* _Data for review_:
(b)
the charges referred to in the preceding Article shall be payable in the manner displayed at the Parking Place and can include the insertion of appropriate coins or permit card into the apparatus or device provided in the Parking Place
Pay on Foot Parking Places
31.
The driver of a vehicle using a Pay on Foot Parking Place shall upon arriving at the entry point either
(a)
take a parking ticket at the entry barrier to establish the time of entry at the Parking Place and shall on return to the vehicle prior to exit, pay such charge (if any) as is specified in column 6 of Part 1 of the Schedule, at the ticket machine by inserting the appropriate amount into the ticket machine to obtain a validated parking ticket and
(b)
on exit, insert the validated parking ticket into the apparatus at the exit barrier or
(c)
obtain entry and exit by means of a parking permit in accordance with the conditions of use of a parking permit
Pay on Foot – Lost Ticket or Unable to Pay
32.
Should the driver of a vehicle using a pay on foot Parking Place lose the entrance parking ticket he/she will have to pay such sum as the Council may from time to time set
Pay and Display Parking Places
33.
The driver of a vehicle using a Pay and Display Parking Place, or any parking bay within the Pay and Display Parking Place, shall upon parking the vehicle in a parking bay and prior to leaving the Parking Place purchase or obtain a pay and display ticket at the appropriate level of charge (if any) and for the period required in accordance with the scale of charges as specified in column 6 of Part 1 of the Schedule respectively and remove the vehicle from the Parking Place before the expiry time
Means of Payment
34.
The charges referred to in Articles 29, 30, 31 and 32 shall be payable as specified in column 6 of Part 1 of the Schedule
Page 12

* _What you should do_: Each line of the data above needs to be returned exactly.

* _Reply_:
(b)
the charges referred to in the preceding Article shall be payable in the manner displayed at the Parking Place and can include the insertion of appropriate coins or permit card into the apparatus or device provided in the Parking Place
Pay on Foot Parking Places
31.
The driver of a vehicle using a Pay on Foot Parking Place shall upon arriving at the entry point either
(a)
take a parking ticket at the entry barrier to establish the time of entry at the Parking Place and shall on return to the vehicle prior to exit, pay such charge (if any) as is specified in column 6 of Part 1 of the Schedule, at the ticket machine by inserting the appropriate amount into the ticket machine to obtain a validated parking ticket and
(b)
on exit, insert the validated parking ticket into the apparatus at the exit barrier or
(c)
obtain entry and exit by means of a parking permit in accordance with the conditions of use of a parking permit
Pay on Foot – Lost Ticket or Unable to Pay
32.
Should the driver of a vehicle using a pay on foot Parking Place lose the entrance parking ticket he/she will have to pay such sum as the Council may from time to time set
Pay and Display Parking Places
33.
The driver of a vehicle using a Pay and Display Parking Place, or any parking bay within the Pay and Display Parking Place, shall upon parking the vehicle in a parking bay and prior to leaving the Parking Place purchase or obtain a pay and display ticket at the appropriate level of charge (if any) and for the period required in accordance with the scale of charges as specified in column 6 of Part 1 of the Schedule respectively and remove the vehicle from the Parking Place before the expiry time
Means of Payment
34.
The charges referred to in Articles 29, 30, 31 and 32 shall be payable as specified in column 6 of Part 1 of the Schedule
Page 12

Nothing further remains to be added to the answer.